If you rally want the front-end to populate a grid with 500.000 records, then I'd remove the webservice layer altogether and use a DataReader to speed up the process. Entity Framework and WCF aren't suitable for transforming the data at a proper performance. What you're basically doing here is:

Database -> TDS -> .NET objects -> XML -> Plain text -> XML -> .NET Objects -> UI

While this could easily be reduced to:

Database -> TDS -> UI

Then use EntityFramwork to handle the changes to the entities in your business logic. This is in line with the Command and Query Separation pattern. Use a technology suitable for high performance querying of data and link that directly to your app. Then use a command strategy to implement your business logic.

OData services might also provide a better way to link your UI directly to the data, as it can be used to quickly query your data allowing you to implement quick filtering without the user really noticing.

If the security settings are prohibiting direct querying through OData or direct access to the SQL database, consider materializing the objects yourself. Select the data directly from either a view or a query and use a IDataReader to directly populate your ViewModel. That will probably give you the highest performance.

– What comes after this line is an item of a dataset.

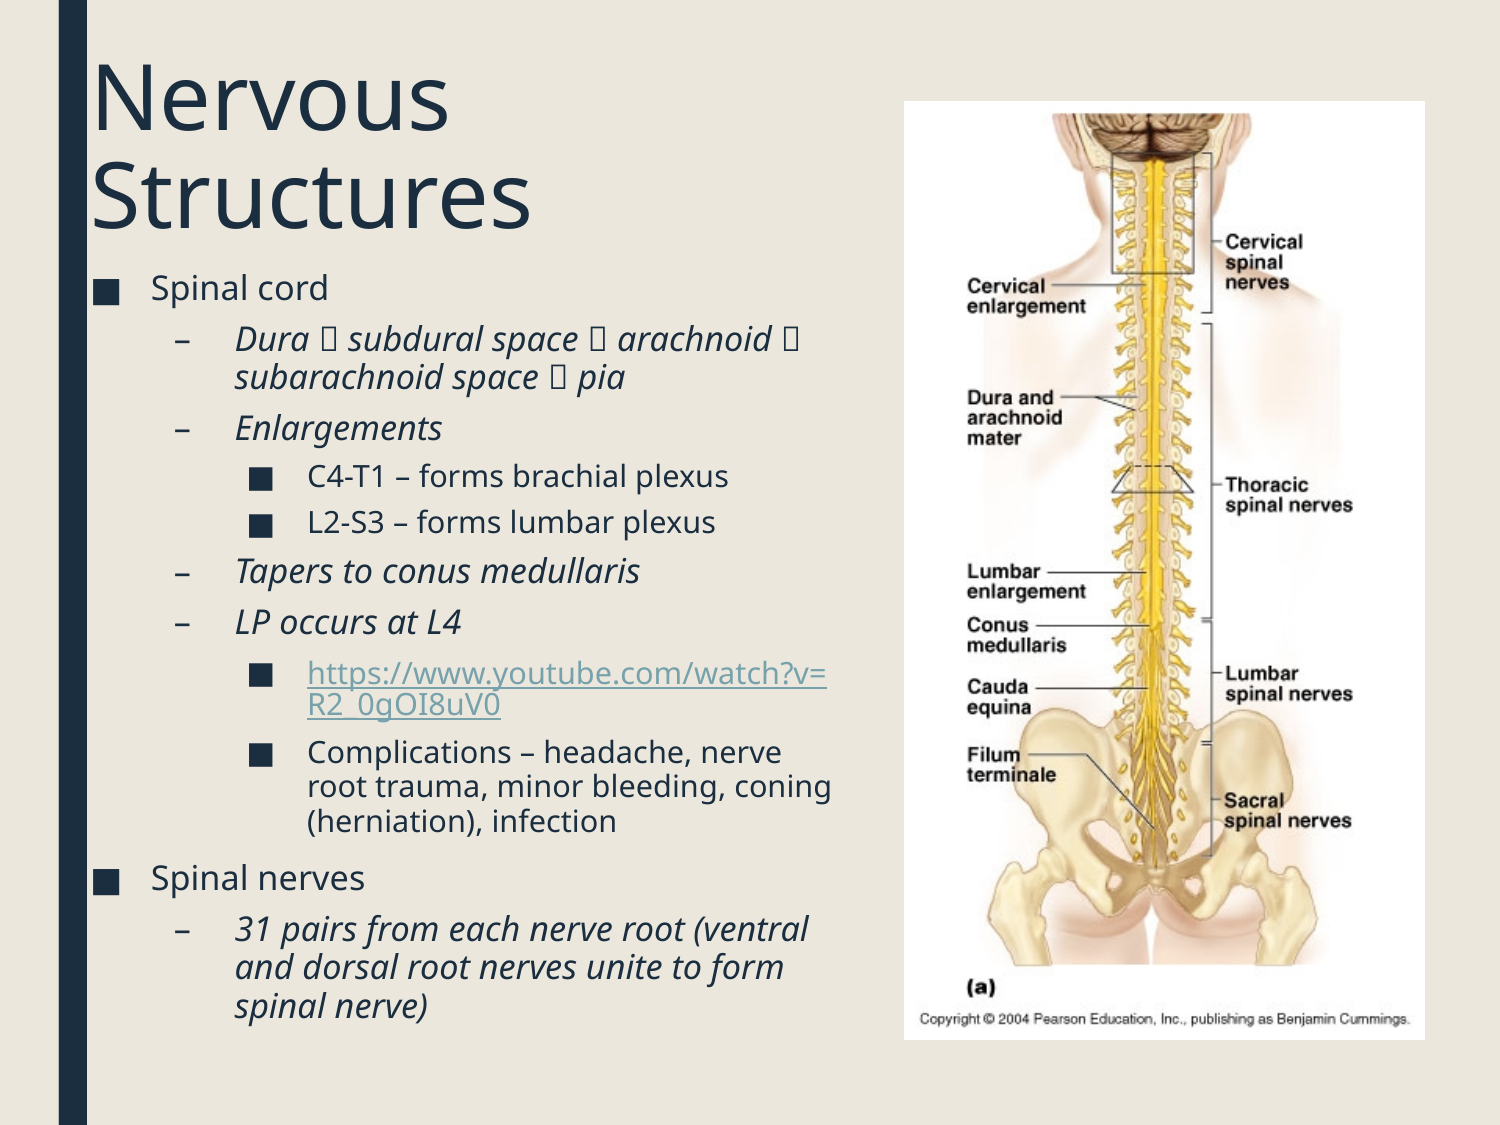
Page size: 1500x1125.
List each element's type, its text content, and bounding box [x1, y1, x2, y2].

There are a lot of alternatives to Entity Framework created especially because EF isn't cut out for large datasets. See FluentData DapperDotNet, Massive or PetaPoco. You might want to use these side-by-side with entity Framework to handle your large, flat data queries.



回答2:

I use Json.Net's implementation of Bson in my RIA application. More info here.

I yield return an IEnumerable, as I read from the database and serialize the rows. I find the speed to be acceptable and I return Entities with roughly 20 properties. This approach should minimize the concurrent memory use on the server.



回答3:

Based on what I have gathered by looking at various reviews and performance benchmarks, I would choose protobuf-net as a serializer. It's just a matter of design whether it can be plugged into my service configuration. More info about that here.

Although not completely an answer to this question, jessehouwing had the best answer and I am marking it as accepted.